Aujourd’hui, baba devenue bobo, elle était végétarienne, bouddhiste, militait pour l’accouchement dans l’eau et luttait contre la mondialisation ou le réchauffement climatique. Elle était une émanation de tout ce qu’exécrait le vieux Morvan, tueur apolitique qui comparait volontiers le monde à une vaste fourrière où il fallait tenir l’homme en cage.

Pour l’instant, son fils ne savait pas à quelle Maggie il avait affaire. Elle venait d’attaquer une litanie sur Loïc, qui avait eu des « ennuis » — à l’évidence, elle n’était pas au courant de la fugue de Gaëlle.

— Tout va bien avec papa ? coupa-t-il.

— Bien sûr. Pourquoi ça n’irait pas ?

Elle l’agaçait déjà : elle avait toujours vécu dans le déni du problème majeur de sa vie — la violence de son mari — et prenait toujours sa défense ; dans sa bouche, il apparaissait comme un héros incompris.
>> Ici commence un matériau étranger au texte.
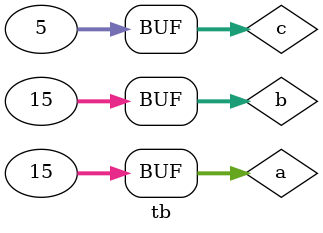
<source format=v>
module tb();

integer a, b, c;

initial begin
	a=0; b=10; c=5;
	a = b+c; 
	b = a;
end

initial begin
	$monitor("time=%0t, a=%0d, b=%0d, c=%0d", $time, a, b, c);
end

endmodule





</source>
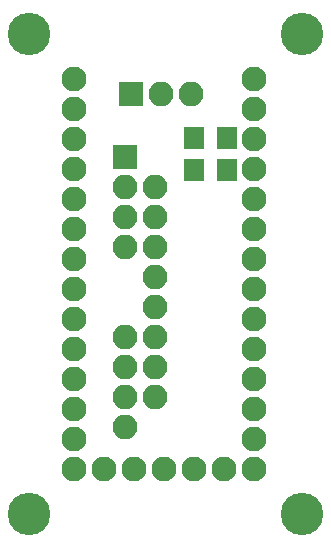
<source format=gbr>
G04 #@! TF.FileFunction,Soldermask,Top*
%FSLAX46Y46*%
G04 Gerber Fmt 4.6, Leading zero omitted, Abs format (unit mm)*
G04 Created by KiCad (PCBNEW 4.0.6-e0-6349~53~ubuntu14.04.1) date Sun Jun  4 18:24:11 2017*
%MOMM*%
%LPD*%
G01*
G04 APERTURE LIST*
%ADD10C,0.100000*%
%ADD11C,3.600000*%
%ADD12R,2.100000X2.100000*%
%ADD13O,2.100000X2.100000*%
%ADD14R,1.700000X1.900000*%
%ADD15C,2.101800*%
G04 APERTURE END LIST*
D10*
D11*
X155702000Y-106680000D03*
X132588000Y-106680000D03*
X132588000Y-66040000D03*
D12*
X141224000Y-71120000D03*
D13*
X143764000Y-71120000D03*
X146304000Y-71120000D03*
D14*
X149352000Y-77550000D03*
X149352000Y-74850000D03*
X146558000Y-74850000D03*
X146558000Y-77550000D03*
D11*
X155702000Y-66040000D03*
D12*
X140716000Y-76454000D03*
D13*
X140716000Y-78994000D03*
X143256000Y-78994000D03*
X140716000Y-81534000D03*
X143256000Y-81534000D03*
X140716000Y-84074000D03*
X143256000Y-84074000D03*
X143256000Y-86614000D03*
X143256000Y-89154000D03*
X140716000Y-91694000D03*
X143256000Y-91694000D03*
X140716000Y-94234000D03*
X143256000Y-94234000D03*
X140716000Y-96774000D03*
X143256000Y-96774000D03*
X140716000Y-99314000D03*
D15*
X151638000Y-72390000D03*
X151638000Y-74930000D03*
X151638000Y-77470000D03*
X151638000Y-80010000D03*
X151638000Y-82550000D03*
X151638000Y-85090000D03*
X151638000Y-87630000D03*
X151638000Y-90170000D03*
X151638000Y-92710000D03*
X151638000Y-95250000D03*
X151638000Y-97790000D03*
X151638000Y-100330000D03*
X151638000Y-102870000D03*
X136398000Y-102870000D03*
X136398000Y-100330000D03*
X136398000Y-97790000D03*
X136398000Y-95250000D03*
X136398000Y-92710000D03*
X136398000Y-90170000D03*
X136398000Y-87630000D03*
X136398000Y-85090000D03*
X136398000Y-82550000D03*
X136398000Y-80010000D03*
X136398000Y-77470000D03*
X136398000Y-74930000D03*
X136398000Y-72390000D03*
X136398000Y-69850000D03*
X151638000Y-69850000D03*
X149098000Y-102870000D03*
X146558000Y-102870000D03*
X144018000Y-102870000D03*
X141478000Y-102870000D03*
X138938000Y-102870000D03*
M02*

</source>
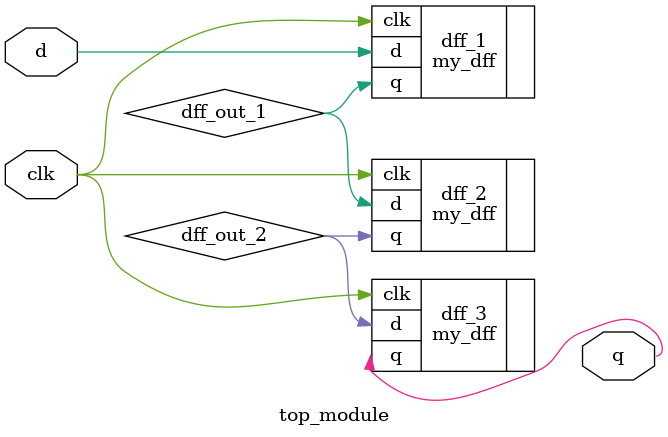
<source format=sv>

module top_module (
    input  clk,
    input  d,
    output q
);
  wire dff_out_1, dff_out_2;
  my_dff dff_1 (
      .clk(clk),
      .d  (d),
      .q  (dff_out_1)
  );
  my_dff dff_2 (
      .clk(clk),
      .d  (dff_out_1),
      .q  (dff_out_2)
  );
  my_dff dff_3 (
      .clk(clk),
      .d  (dff_out_2),
      .q  (q)
  );
endmodule

</source>
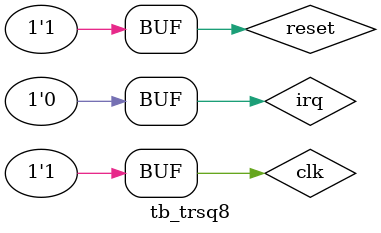
<source format=v>
`timescale 1ns / 1ps


module tb_trsq8(

    );
    
    parameter PERIOD = 10;
    
    reg clk, reset, irq;
    
    always begin
       clk = 1'b0;
       #(PERIOD/2) clk = 1'b1;
       #(PERIOD/2);
    end
    
    TRSQ8 uut(
        .clk(clk),
        .reset_n(reset),
        .irq(irq)
    );
    
    initial begin
        reset <= 1'b1;
        irq <= 1'b0;
        #PERIOD;
        reset <= 1'b0;
        #PERIOD;
        reset <= 1'b1;
        #(PERIOD * 30);
        // $stop;
    end
    
endmodule

</source>
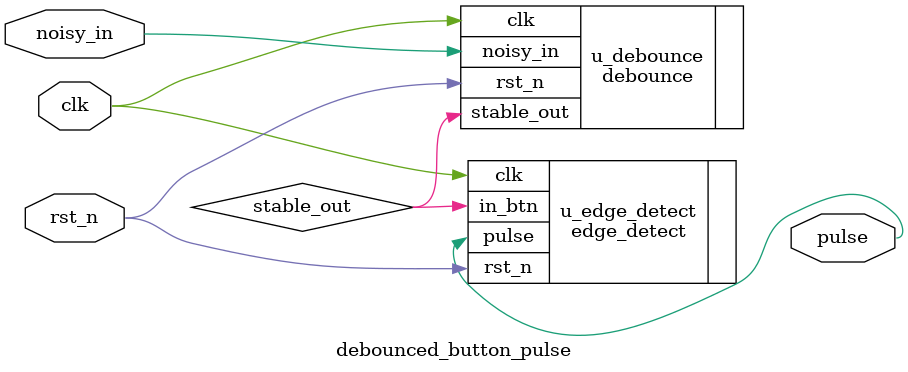
<source format=v>
`timescale 1ns/1ps
module debounced_button_pulse #(
	parameter integer LAST_CYCLES = 2_000_000 // 去抖稳定所需的时钟周期数，默认20ms at 100MHz
) (
	input wire clk,
	input wire rst_n,		// 异步复位，低有效
	input wire noisy_in,	// 按键原始输入（可能有抖动）
	output wire pulse		// 去抖后的按键脉冲输出
);

	wire stable_out; // 去抖后的稳定信号

	debounce #(.LAST_CYCLES(LAST_CYCLES)) u_debounce (
		.clk(clk),
		.rst_n(rst_n),
		.noisy_in(noisy_in),
		.stable_out(stable_out)
	);

	edge_detect u_edge_detect (
		.clk(clk),
		.rst_n(rst_n),
		.in_btn(stable_out),
		.pulse(pulse)
	);

endmodule
</source>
— Quand vas-tu rentrer ? reprit-elle.

— Je suis en route.

— On compte sur toi dimanche.

Le fameux déjeuner dominical. Elle lui semblait totalement déconnectée de la réalité — à moins que ce soit lui, avec son tueur voleur d’organes et ses militaires SM, qui soit dans une dimension parallèle.

Il allait raccrocher quand un détail lui revint : Morvan avait connu di Greco en Afrique, Maggie l’avait peut-être croisé ?

— Tu te souviens d’un militaire du nom de di Greco ?

— Non.

— Un officier de marine, qui travaillait à Port-Gentil.

— Je ne suis jamais allée au Gabon.

Erwan confondait les périodes : Morvan avait commencé par former les troupes du président Bongo en 1968 puis s’était rendu au Zaïre en 1969 pour enquêter sur l’Homme-Clou.

Di Greco appartenait au chapitre gabonais. Maggie au zaïrois.

— Il est peut-être venu au Katanga…, hasarda-t-il.

La mémoire de Maggie se réveilla :

— Un type au physique particulier ?

— Plutôt : il faisait plus de deux mètres avec des mains de vampire.

— Tu en parles au passé, il est mort ?

— Cette nuit.

— Ça concerne ton enquête en Bretagne ?

— Plus ou moins, éluda-t-il. Essaie de te souvenir.

— Il bossait dans la brousse, je crois, au plus près des mines…

— Celles de papa ?

— Il n’en avait pas encore à l’époque. Le type dont je me souviens était chargé de la sécurité des gisements de la Gécamines, la grande société minière du Katanga.

— C’est papa qui l’avait fait venir ?

— Aucune idée.

— Qu’est-ce qui te revient ?

La voix se fit vaporeuse :

— C’est si loin… Un bonhomme dur, violent, très maigre et tourmenté. Une ordure avec les Noirs. J’ai essayé d’organiser une association de défense des ouvriers. J’étais très impliquée et…

— Tu te souviens de ses relations avec papa ?

— Plutôt amicales, je crois.

— Ils ont assuré des missions pour le gouvernement français ?

Elle rit en douceur :

— Pourrir en Afrique, c’était déjà très « citoyen », crois-moi…

Elle avait pris ce ton qu’il aimait : léger, détaché. Mais l’image des deux barbouzes était sinistre, l’un traquant un tueur en série, l’autre persécutant une armée d’esclaves. Deux monstres en herbe qui allaient bientôt s’épanouir à l’ombre du pouvoir.

— C’est tout ce que tu peux me dire ? insista-t-il. Réfléchis encore.
Maggie cherchait ses mots :

— Il paraissait… fou, comme habité par la violence.

— Il devait faire la paire avec papa.

— Ne parle pas comme ça.

— Tu vois très bien ce que je veux dire.